**WHAT IS ASKED**
• 1. From the forum thread about the tadpoles that died, write out the passage from "Are their tails" up to and including "they're playing possum.".
• 2. Extend the forum thread about the dead tadpoles, picking up after its final post.

>> BEGIN EXCERPTED PASSAGE

# Tadpoles died



## BR5 (Dec 7, 2009)

Variabilis laid 6 eggs, removed them after 2 days, put them in container with small ammount of DI water.
Developed nicely until 12th day, all were found not moving.
Since these are my first tad's I won't speculate why they never hatched. Did notice they were quite vigorous two days before they died.


----------



## kristy55303 (Apr 27, 2008)

distilled water? i would use spring water etc with tad tea personally. think it "could" be the culprit but many other things could have as well. sorry about the losses.


----------



## ktewell (Dec 17, 2009)

I'm really sorry about that, we all know how it sucks. I would agree, use spring water next time. I put a little bit of duckweed, java moss, and a small section of sterilized Indian almond leaf in my water.


----------



## Julio (Oct 8, 2007)

did they die in the egg sac or after tehy hathced out?


----------



## D3monic (Feb 8, 2010)

Are their tails straight instead of curved? If they are straight they have probably hatched. To my understanding they play dead for the first couple days. Unless they are mush I wouldnt count them out just yet.


----------



## BR5 (Dec 7, 2009)

Tails are straight, but they're still inside the egg membrane. I wonder if the tea lower's the PH and helps break down the outer jell? I fill like I should have helped them hatch when they were active. I'll hold onto them for a couple of days to see if they're playing possum.

>> END EXCERPTED PASSAGE
>> BEGIN EXTRACTED DATA

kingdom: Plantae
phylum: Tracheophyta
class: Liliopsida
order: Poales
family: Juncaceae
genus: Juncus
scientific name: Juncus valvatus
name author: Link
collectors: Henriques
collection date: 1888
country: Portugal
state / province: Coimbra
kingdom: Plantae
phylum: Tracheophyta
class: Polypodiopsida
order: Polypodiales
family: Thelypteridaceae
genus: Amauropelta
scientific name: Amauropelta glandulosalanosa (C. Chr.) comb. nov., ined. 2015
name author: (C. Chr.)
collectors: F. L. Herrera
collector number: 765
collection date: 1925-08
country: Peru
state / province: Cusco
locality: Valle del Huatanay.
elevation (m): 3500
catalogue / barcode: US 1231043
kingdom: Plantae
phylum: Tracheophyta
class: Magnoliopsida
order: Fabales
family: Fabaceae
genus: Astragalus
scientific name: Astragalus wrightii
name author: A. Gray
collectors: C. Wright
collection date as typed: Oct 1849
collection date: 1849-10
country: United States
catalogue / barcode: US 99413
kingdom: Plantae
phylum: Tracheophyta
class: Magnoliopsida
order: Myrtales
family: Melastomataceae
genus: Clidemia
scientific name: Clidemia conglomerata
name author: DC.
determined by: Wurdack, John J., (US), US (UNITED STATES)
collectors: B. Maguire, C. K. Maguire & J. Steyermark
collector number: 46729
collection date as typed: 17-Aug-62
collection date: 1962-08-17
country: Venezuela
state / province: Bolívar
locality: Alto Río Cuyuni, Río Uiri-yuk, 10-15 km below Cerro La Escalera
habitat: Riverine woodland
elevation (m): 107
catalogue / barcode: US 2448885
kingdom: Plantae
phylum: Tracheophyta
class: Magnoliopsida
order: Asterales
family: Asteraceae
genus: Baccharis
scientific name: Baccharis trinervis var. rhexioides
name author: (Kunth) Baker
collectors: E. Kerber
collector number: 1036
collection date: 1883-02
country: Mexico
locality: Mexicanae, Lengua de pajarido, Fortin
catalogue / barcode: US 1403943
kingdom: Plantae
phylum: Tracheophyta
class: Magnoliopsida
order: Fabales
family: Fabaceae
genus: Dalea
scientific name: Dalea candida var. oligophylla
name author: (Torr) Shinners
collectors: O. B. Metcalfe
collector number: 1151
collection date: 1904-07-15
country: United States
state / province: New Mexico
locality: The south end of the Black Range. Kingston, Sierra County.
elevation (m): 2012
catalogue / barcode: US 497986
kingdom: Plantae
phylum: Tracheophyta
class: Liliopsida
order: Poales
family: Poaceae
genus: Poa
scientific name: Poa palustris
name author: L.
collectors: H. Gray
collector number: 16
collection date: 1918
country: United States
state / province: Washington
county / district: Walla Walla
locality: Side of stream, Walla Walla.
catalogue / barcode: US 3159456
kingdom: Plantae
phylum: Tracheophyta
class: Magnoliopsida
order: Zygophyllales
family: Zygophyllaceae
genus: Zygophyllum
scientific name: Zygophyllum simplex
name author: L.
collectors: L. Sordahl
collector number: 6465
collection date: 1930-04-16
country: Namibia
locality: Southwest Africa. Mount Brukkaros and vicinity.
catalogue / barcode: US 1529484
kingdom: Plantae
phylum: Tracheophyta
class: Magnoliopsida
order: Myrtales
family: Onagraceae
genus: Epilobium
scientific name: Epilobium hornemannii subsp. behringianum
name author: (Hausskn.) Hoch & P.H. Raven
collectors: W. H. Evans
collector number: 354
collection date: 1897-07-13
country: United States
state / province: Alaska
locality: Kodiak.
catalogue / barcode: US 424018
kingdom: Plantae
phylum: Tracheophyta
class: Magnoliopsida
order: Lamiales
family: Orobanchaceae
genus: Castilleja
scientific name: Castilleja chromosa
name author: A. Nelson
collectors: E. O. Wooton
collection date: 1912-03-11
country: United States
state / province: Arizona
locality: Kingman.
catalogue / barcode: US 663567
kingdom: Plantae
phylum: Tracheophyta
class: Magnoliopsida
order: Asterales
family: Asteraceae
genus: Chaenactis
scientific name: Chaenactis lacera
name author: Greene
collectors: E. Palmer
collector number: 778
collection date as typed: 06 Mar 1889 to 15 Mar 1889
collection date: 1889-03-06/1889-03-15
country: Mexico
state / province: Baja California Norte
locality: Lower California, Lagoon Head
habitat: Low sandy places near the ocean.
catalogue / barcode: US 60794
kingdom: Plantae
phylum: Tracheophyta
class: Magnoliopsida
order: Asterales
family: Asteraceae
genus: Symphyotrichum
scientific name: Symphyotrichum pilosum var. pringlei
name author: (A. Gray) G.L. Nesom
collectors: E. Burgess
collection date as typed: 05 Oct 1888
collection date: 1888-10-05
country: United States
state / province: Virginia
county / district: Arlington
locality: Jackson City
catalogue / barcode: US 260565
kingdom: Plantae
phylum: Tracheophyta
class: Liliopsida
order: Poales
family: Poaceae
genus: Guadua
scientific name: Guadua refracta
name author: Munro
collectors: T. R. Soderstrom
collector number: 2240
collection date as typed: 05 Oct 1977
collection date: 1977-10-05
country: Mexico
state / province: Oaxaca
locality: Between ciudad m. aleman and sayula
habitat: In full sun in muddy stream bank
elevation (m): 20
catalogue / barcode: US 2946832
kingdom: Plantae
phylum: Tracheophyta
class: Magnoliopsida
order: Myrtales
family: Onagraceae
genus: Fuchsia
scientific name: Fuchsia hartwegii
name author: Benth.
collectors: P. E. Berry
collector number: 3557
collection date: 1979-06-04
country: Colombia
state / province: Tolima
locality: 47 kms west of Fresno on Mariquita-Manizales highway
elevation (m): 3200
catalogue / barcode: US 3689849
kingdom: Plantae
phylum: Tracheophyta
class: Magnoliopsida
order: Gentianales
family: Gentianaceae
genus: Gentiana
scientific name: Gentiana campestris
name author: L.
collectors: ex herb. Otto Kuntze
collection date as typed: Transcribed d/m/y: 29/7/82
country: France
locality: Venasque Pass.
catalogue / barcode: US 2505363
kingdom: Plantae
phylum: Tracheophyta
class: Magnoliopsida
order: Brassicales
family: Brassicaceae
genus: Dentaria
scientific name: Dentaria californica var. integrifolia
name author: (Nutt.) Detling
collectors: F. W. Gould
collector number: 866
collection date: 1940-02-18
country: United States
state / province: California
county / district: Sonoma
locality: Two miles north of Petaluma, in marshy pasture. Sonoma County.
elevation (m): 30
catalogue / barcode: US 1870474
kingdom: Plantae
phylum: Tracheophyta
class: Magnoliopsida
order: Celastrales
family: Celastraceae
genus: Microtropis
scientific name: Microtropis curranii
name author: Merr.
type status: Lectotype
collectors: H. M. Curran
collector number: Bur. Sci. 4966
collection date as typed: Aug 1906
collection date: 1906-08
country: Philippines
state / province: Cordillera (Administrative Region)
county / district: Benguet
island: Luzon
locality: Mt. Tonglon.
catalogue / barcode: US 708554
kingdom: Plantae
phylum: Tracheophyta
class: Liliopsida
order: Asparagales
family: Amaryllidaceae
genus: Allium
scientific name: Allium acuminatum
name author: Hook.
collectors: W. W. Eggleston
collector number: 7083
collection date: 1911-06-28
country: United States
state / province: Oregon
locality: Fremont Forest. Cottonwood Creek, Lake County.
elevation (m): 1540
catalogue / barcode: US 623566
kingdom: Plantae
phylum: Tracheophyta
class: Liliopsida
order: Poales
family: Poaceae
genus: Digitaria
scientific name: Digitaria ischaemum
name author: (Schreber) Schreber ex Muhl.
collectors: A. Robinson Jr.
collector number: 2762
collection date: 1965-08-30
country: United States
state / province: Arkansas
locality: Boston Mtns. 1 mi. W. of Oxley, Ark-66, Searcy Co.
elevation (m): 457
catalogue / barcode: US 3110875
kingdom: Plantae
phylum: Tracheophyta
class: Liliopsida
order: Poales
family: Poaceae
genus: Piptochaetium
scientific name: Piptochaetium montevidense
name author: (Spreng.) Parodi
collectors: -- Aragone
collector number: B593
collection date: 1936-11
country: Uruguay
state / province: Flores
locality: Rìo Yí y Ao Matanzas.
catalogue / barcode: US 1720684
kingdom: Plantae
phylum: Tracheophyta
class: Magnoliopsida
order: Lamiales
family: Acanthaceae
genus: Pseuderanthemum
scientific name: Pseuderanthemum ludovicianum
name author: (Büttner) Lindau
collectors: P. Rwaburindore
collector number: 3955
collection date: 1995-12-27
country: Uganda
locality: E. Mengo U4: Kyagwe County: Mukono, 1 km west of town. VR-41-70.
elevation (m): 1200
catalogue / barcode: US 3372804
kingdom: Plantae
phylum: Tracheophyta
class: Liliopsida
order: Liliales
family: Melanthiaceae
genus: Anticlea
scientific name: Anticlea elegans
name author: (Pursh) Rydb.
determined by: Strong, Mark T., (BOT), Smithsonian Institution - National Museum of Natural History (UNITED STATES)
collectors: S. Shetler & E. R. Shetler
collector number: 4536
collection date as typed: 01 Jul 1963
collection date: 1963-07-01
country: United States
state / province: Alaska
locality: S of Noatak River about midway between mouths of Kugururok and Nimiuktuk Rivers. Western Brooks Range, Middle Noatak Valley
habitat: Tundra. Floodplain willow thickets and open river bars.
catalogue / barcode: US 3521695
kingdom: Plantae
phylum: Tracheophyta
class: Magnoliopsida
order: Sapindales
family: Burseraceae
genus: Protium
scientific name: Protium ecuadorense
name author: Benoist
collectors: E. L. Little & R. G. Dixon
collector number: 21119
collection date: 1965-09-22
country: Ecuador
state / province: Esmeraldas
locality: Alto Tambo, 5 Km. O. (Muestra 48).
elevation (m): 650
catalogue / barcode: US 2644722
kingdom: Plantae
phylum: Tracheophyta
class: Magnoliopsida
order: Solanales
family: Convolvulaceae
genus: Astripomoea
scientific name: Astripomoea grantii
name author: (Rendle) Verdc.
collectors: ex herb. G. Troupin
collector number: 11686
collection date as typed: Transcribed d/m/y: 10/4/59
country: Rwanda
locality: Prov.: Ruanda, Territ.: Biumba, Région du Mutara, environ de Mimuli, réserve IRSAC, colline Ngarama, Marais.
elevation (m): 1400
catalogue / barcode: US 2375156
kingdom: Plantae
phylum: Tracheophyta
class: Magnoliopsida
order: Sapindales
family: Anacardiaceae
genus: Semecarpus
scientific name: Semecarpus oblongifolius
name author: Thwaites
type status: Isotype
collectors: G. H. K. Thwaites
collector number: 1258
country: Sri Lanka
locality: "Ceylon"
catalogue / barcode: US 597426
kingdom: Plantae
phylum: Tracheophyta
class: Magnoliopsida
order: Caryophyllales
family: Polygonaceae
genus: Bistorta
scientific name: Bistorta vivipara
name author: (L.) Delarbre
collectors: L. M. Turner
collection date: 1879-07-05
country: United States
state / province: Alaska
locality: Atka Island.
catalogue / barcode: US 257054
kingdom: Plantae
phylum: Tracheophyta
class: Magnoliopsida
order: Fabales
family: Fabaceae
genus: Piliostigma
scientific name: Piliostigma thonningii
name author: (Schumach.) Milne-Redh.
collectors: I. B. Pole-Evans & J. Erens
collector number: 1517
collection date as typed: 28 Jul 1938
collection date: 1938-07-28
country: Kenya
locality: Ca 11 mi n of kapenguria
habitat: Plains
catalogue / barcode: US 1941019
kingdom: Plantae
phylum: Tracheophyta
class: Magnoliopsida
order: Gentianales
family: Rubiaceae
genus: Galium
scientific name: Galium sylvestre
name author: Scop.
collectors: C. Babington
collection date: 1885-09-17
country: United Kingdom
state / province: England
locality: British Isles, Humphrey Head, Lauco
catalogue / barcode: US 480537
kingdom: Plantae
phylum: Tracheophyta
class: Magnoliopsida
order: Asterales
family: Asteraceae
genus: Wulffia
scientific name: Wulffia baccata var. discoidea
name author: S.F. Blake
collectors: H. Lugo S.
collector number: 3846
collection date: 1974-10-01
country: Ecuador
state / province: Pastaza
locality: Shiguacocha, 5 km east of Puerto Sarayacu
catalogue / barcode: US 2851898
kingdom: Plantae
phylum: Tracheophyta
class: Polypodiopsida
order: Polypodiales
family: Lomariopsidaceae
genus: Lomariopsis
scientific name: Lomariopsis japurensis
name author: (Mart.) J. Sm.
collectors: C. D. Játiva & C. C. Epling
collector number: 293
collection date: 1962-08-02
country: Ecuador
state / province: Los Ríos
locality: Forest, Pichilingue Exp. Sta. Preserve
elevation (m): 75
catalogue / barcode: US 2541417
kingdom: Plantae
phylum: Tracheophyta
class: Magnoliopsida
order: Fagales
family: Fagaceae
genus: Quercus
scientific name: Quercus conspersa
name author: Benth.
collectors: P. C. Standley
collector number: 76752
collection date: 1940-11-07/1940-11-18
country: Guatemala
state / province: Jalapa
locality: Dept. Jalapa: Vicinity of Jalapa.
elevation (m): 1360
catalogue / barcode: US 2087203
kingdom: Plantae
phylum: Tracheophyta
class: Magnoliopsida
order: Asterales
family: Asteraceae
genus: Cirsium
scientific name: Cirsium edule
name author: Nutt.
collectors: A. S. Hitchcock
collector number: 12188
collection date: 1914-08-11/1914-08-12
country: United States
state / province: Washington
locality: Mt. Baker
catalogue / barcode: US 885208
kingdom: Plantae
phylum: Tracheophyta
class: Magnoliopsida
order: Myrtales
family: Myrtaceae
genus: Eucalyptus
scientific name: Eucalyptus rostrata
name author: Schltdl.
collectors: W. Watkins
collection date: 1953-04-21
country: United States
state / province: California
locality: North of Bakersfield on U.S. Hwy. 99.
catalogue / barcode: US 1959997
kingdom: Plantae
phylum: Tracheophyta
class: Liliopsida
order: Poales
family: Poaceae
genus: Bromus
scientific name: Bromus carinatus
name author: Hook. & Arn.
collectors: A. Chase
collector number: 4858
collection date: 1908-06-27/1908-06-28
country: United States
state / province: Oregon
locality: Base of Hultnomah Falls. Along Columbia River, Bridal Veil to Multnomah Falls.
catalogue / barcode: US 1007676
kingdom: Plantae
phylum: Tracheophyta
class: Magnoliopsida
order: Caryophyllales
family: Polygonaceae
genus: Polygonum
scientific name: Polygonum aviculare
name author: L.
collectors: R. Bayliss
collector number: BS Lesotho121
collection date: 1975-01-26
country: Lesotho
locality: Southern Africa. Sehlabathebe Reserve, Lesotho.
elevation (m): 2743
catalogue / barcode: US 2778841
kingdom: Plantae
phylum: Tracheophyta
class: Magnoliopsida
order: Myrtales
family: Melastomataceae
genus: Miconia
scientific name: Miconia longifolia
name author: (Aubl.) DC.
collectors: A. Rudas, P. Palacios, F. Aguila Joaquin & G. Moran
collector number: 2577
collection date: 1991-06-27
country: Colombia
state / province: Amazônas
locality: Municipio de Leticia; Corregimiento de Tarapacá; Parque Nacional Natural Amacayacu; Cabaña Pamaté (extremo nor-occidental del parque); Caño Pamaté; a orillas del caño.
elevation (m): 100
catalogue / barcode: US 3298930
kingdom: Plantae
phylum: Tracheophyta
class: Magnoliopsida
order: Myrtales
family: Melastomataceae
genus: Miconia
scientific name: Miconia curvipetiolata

>> END EXTRACTED DATA

**ANSWERS**
• 1.
Are their tails straight instead of curved? If they are straight they have probably hatched. To my understanding they play dead for the first couple days. Unless they are mush I wouldnt count them out just yet.


----------



## BR5 (Dec 7, 2009)

Tails are straight, but they're still inside the egg membrane. I wonder if the tea lower's the PH and helps break down the outer jell? I fill like I should have helped them hatch when they were active. I'll hold onto them for a couple of days to see if they're playing possum.

• 2.
----------



## D3monic (Feb 8, 2010)

Are they in water at this point?


----------



## Julio (Oct 8, 2007)

what are you suplementing the parents with? also is this their first clutch or what?


----------



## BR5 (Dec 7, 2009)

They is only enough water to keep them moist, about an 1/8". This is not their first cluch, but is first for me. I suppliment with rep-cal calcium w/vit D & herptivite vitamins daily and repashy plus ICB every 15 days. I checked on them this morning and they are still inactive.


----------



## Julio (Oct 8, 2007)

If i were you i woudl supplement Repashy calcium ICB every other feeding and repcal calcium about every 15 days instead, then use any other vitamin supplement in addition to that.


----------



## BR5 (Dec 7, 2009)

Julio: I was told that the repashy could cause them to OD, I believe on vitamin A. Do you give it to your frogs every other day?
thanks
Brian


----------



## Julio (Oct 8, 2007)

Interesting i been giving it to my frogs on a regular basisfor over a year with no ill effects and from time to time i even supplement with pure vit. A in retinol form


----------



## Topete (Sep 27, 2009)

you used distilled or DI-ionized water?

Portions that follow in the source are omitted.